Jennie’s new favorite movie is Titantic, and we both saw it about the time of the Charity Ball. To me, the most compelling conflict was not between the ship and the iceberg, but between first class and steerage. The wealthy heroine (Kate Winslet) falls in love with an itinerant artist (Leonardo DiCaprio).
Winslet is especially taken with art, although this is not encouraged by her peers. Coincidentally, she loves Monet, and the floral theme for our Charity Ball was “Monet’s Garden.” Predictably, Leonardo shares her view, and they meet irresistibly here.
I often feel that today’s protocols for treatment ignore the rituals of care that we perform in an effort to acquire the profound and prolonged effect of which therapy is capable. With these thoughtful movements, we establish a connection that cannot be measured, but is certainly felt.
As I sat with the other presenters (mostly fathers) backstage, I was struck by the sudden and complete silence that descended over this previously jocular group at the moment the first debutant’s name was announced. We could feel the weight of our responsibility, and the expectation of our daughters.
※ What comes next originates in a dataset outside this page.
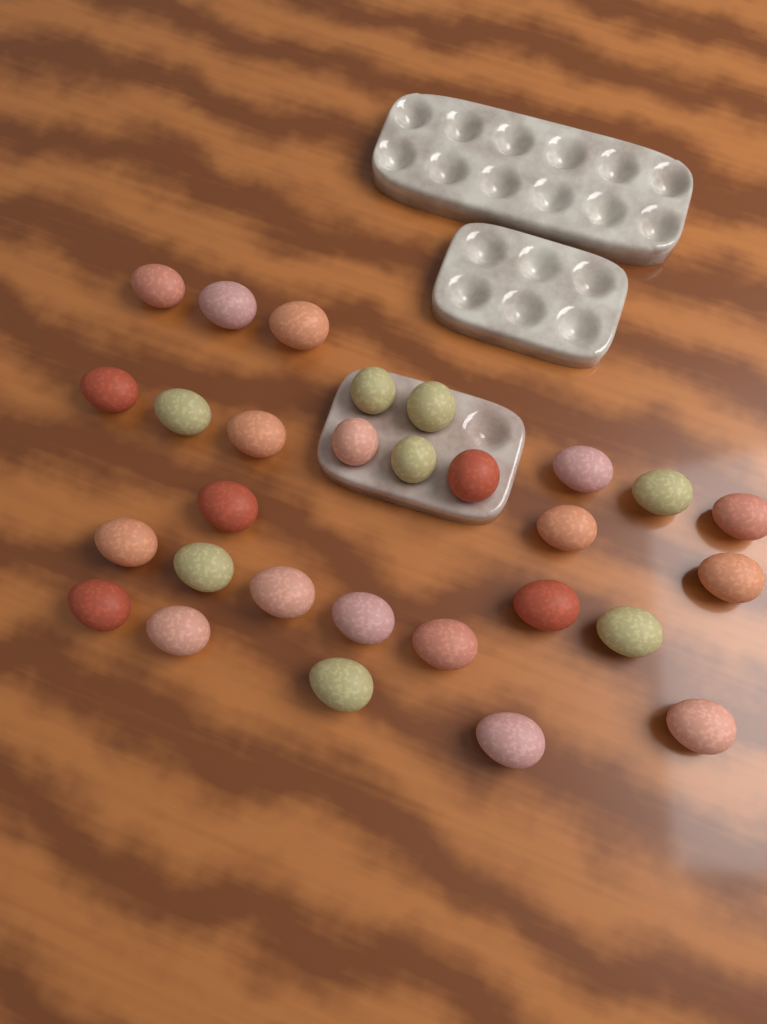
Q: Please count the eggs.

This was not a time to be creative or spontaneous. For the next few minutes, we were all in first class.
In the movie, Winslet is briefly convinced that her infatuation with Leonardo is entirely self-indulgent, and that it must be suppressed in favor of money and privilege. But then she sees in the elegant dining room another young girl admonished to sit erectly, in fact, to pose and posture, and she knows that she can no longer live like that. In the next scene, she returns to the artist. And I mean the artist within her, as well as the young man in steerage. From then on, she lives her life in this way.
I feel the same way whenever I see someone told to sit up straight, but for awhile recently I moved as if I were a knight, and Jennie a princess. In fact, we were told to imagine this, and it was easy.
I still feel that care and correction are largely creative acts, and that there is no great advantage in emphasizing appearance. But every once in awhile, some formal attire and careful movement can make our hearts soar, and waken us to something ancient within.